Chick got involved with SMASH a dozen years ago when she was a 15-year-old home-schooled student. She has worked on seven shows, either on stage or behind the scenes.
"I loved theater, but I wanted to do something different," she said. "I didn't want to do theater from a no-Christian perspective."
Richards said that Christian perspective is at the heart of all of Shakespeare's plays, because Shakespeare was guided by deep moral convictions of right and wrong.
"A lot of people are astounded to hear how amenable Shakespeare is to the Christian world view," Richards said. "He was a Christian playwright. He was able to do it without beating people over the head."
Chick said the themes Shakespeare develops, his characters' struggle with right and wrong, relationships and personal triumphs and failures, are easily identifiable in contemporary society.
"Redemption is the key theme of every one of his plays," Chick said. "The Gospel is the story of redemption."
Richards, who honed his study of Shakespeare at Bates College and then Mansfield College at the University of Oxford, founded SMASH in the early 1990s as a means of contributing to the home-schooling community.

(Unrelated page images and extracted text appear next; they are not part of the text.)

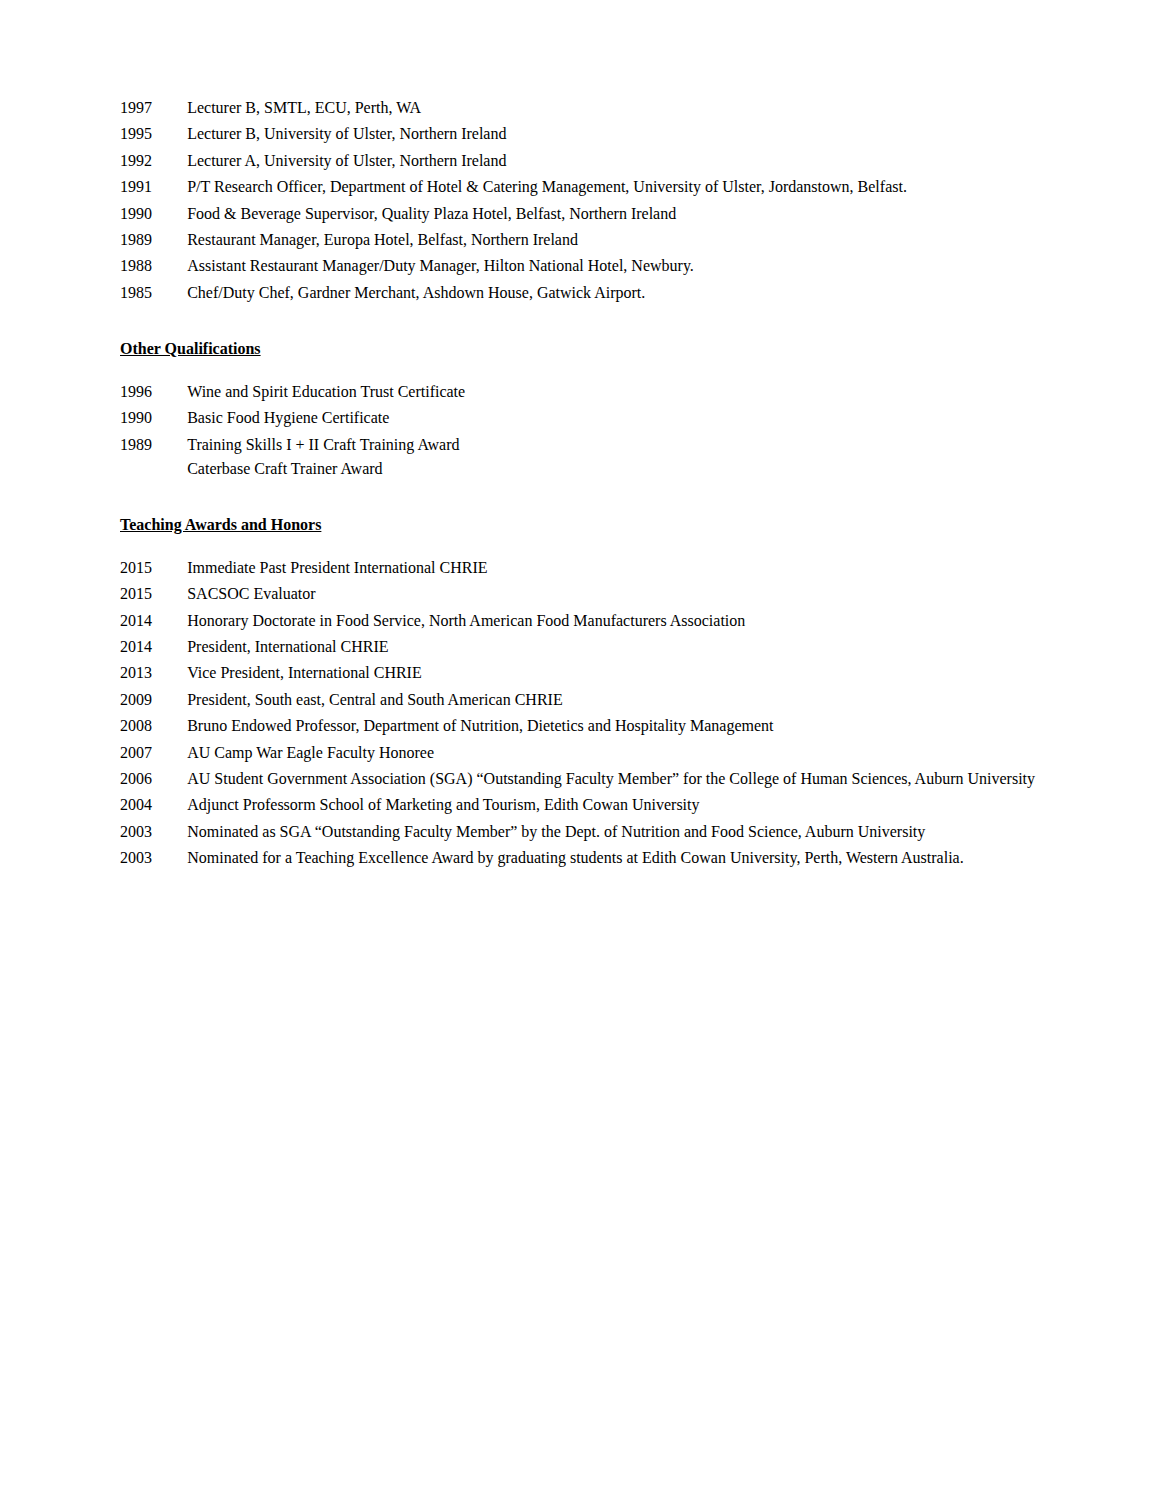1997
Lecturer B, SMTL, ECU, Perth, WA
1995
Lecturer B, University of Ulster, Northern Ireland
1992
Lecturer A, University of Ulster, Northern Ireland
1991
P/T Research Officer, Department of Hotel & Catering Management, University of Ulster, Jordanstown, Belfast.
1990
Food & Beverage Supervisor, Quality Plaza Hotel, Belfast, Northern Ireland
1989
Restaurant Manager, Europa Hotel, Belfast, Northern Ireland
1988
Assistant Restaurant Manager/Duty Manager, Hilton National Hotel, Newbury.
1985
Chef/Duty Chef, Gardner Merchant, Ashdown House, Gatwick Airport.
Other Qualifications
1996
Wine and Spirit Education Trust Certificate
1990
Basic Food Hygiene Certificate
1989
Training Skills I + II Craft Training Award
Caterbase Craft Trainer Award
Teaching Awards and Honors
2015
Immediate Past President International CHRIE
2015
SACSOC Evaluator
2014
Honorary Doctorate in Food Service, North American Food Manufacturers Association
2014
President, International CHRIE
2013
Vice President, International CHRIE
2009
President, South east, Central and South American CHRIE
2008
Bruno Endowed Professor, Department of Nutrition, Dietetics and Hospitality Management
2007
AU Camp War Eagle Faculty Honoree
2006
AU Student Government Association (SGA) “Outstanding Faculty Member” for the College of Human Sciences, Auburn University
2004
Adjunct Professorm School of Marketing and Tourism, Edith Cowan University
2003
Nominated as SGA “Outstanding Faculty Member” by the Dept. of Nutrition and Food Science, Auburn University
2003
Nominated for a Teaching Excellence Award by graduating students at Edith Cowan University, Perth, Western Australia.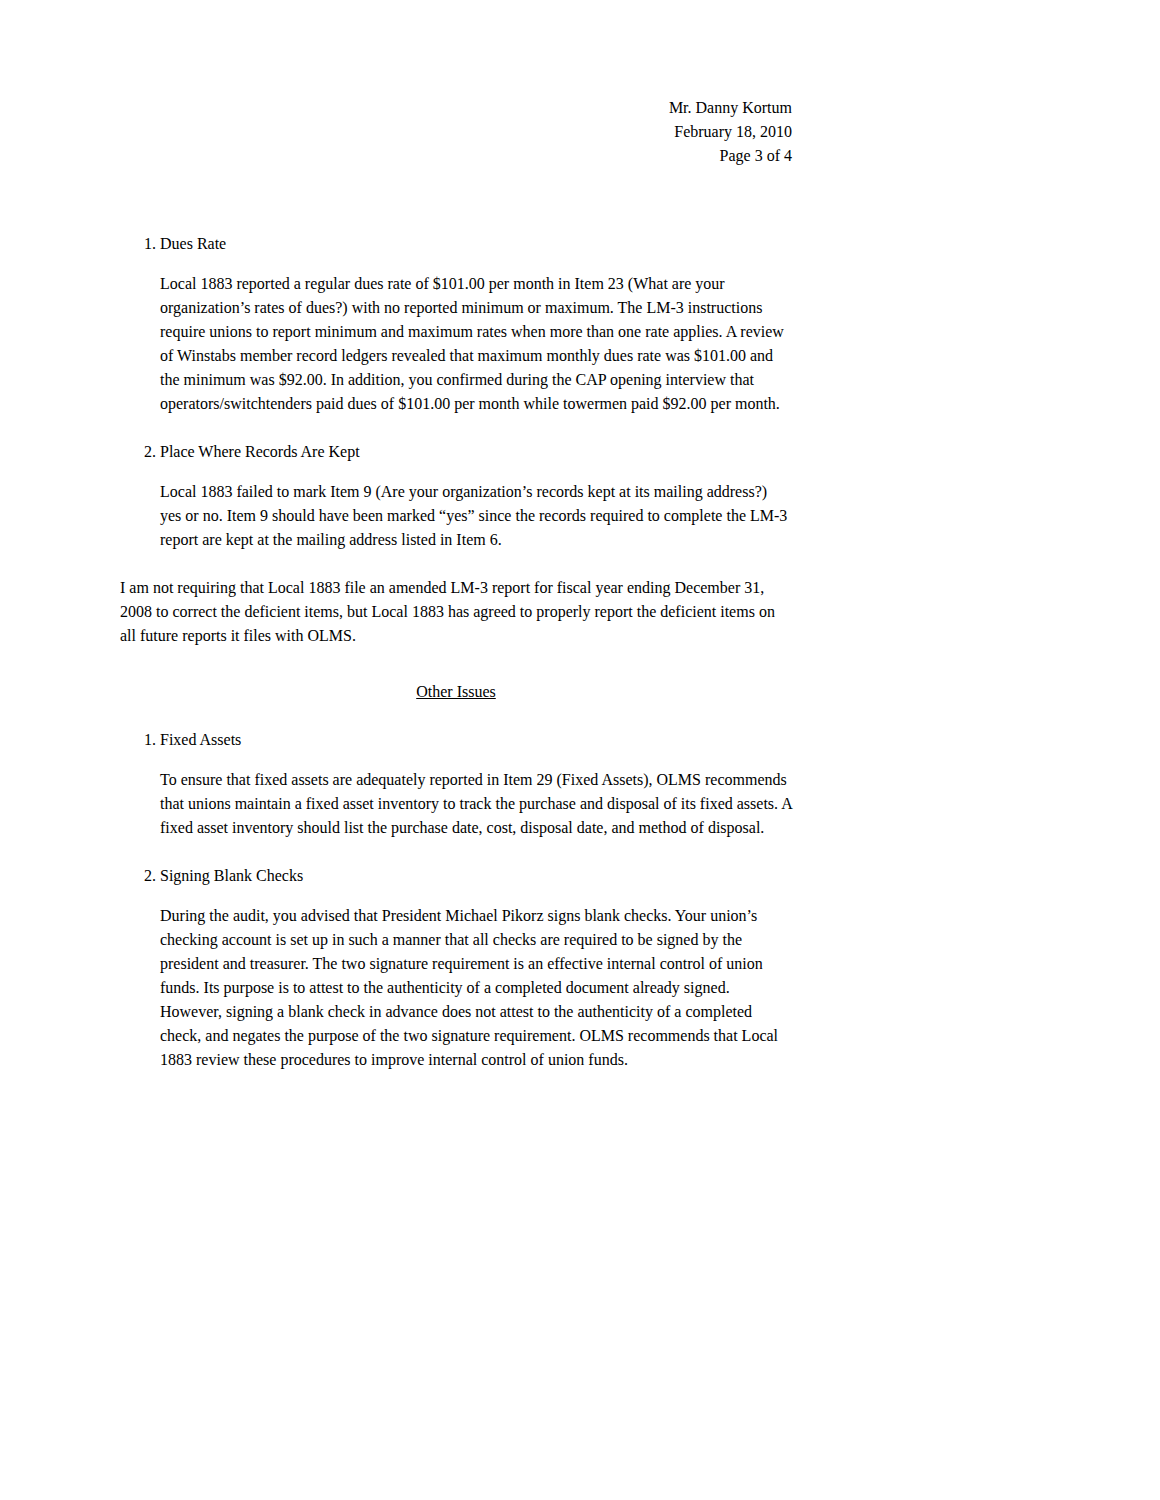Mr. Danny Kortum
February 18, 2010
Page 3 of 4
Dues Rate
Local 1883 reported a regular dues rate of $101.00 per month in Item 23 (What are your organization’s rates of dues?) with no reported minimum or maximum. The LM-3 instructions require unions to report minimum and maximum rates when more than one rate applies. A review of Winstabs member record ledgers revealed that maximum monthly dues rate was $101.00 and the minimum was $92.00. In addition, you confirmed during the CAP opening interview that operators/switchtenders paid dues of $101.00 per month while towermen paid $92.00 per month.
Place Where Records Are Kept
Local 1883 failed to mark Item 9 (Are your organization’s records kept at its mailing address?) yes or no. Item 9 should have been marked “yes” since the records required to complete the LM-3 report are kept at the mailing address listed in Item 6.
I am not requiring that Local 1883 file an amended LM-3 report for fiscal year ending December 31, 2008 to correct the deficient items, but Local 1883 has agreed to properly report the deficient items on all future reports it files with OLMS.
Other Issues
Fixed Assets
To ensure that fixed assets are adequately reported in Item 29 (Fixed Assets), OLMS recommends that unions maintain a fixed asset inventory to track the purchase and disposal of its fixed assets. A fixed asset inventory should list the purchase date, cost, disposal date, and method of disposal.
Signing Blank Checks
During the audit, you advised that President Michael Pikorz signs blank checks. Your union’s checking account is set up in such a manner that all checks are required to be signed by the president and treasurer. The two signature requirement is an effective internal control of union funds. Its purpose is to attest to the authenticity of a completed document already signed. However, signing a blank check in advance does not attest to the authenticity of a completed check, and negates the purpose of the two signature requirement. OLMS recommends that Local 1883 review these procedures to improve internal control of union funds.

Students have come from as far as Bath and Gray to take part in SMASH.
The audience has grown from a few hundred to nearly 1,000. Three shows last week at Cumston Hall in Monmouth drew about 300 people, said Jodie LaChance, of Vassalboro, who is on the SMASH board of directors.
"It's coming along very well," LaChance said. "I laughed a lot. The kids have done a very good job with it."
LaChance has two children who have performed with SMASH. Her son, 15-year-old Evan LaChance, plays the part of Jaques in "As You Like It." Jodie LaChance said she got involved with SMASH several years ago as way to feed her children's' love of theater.
"What I loved about the experience is that they can participate in all aspects, from acting to advertising to set design and music to stage crew," LaChance said.
Richards is able to stretch the young actors beyond their own expectations while ensuring they succeed, LaChance said.
"He pulls them out of their comfort zones," she said. "They always rise to the occasion."
Richards typically chooses a play in the fall. The process begins with several lectures on the play, highlighting its themes, before moving into actual auditions. At first there are a couple of rehearsals per week, LaChance said, but the frequency and intensity picks up as the production draws closer.
The week the plays are presented, known as crunch week, rehearsals last up to seven hours. The students put in about 40 hours, including the productions, during crunch week, LaChance said.
She said parents help as much as they are able. Previously, parents have made costumes or worked on set designs.
"Everyone contributes," LaChance said. "That's what makes it unique."
Evan LaChance, who has been involved with SMASH since 2007, said he enjoys the other actors and crew and performing before an audience.
"I saw a production and I thought it would be cool to try it out," he said. "I loved it and have been doing it ever since."
He has enjoyed getting to develop the role of Jaques.
"He runs around the forest, judging what everyone else is doing without actually participating himself," Evan LaChance said. "You get to play with it a lot."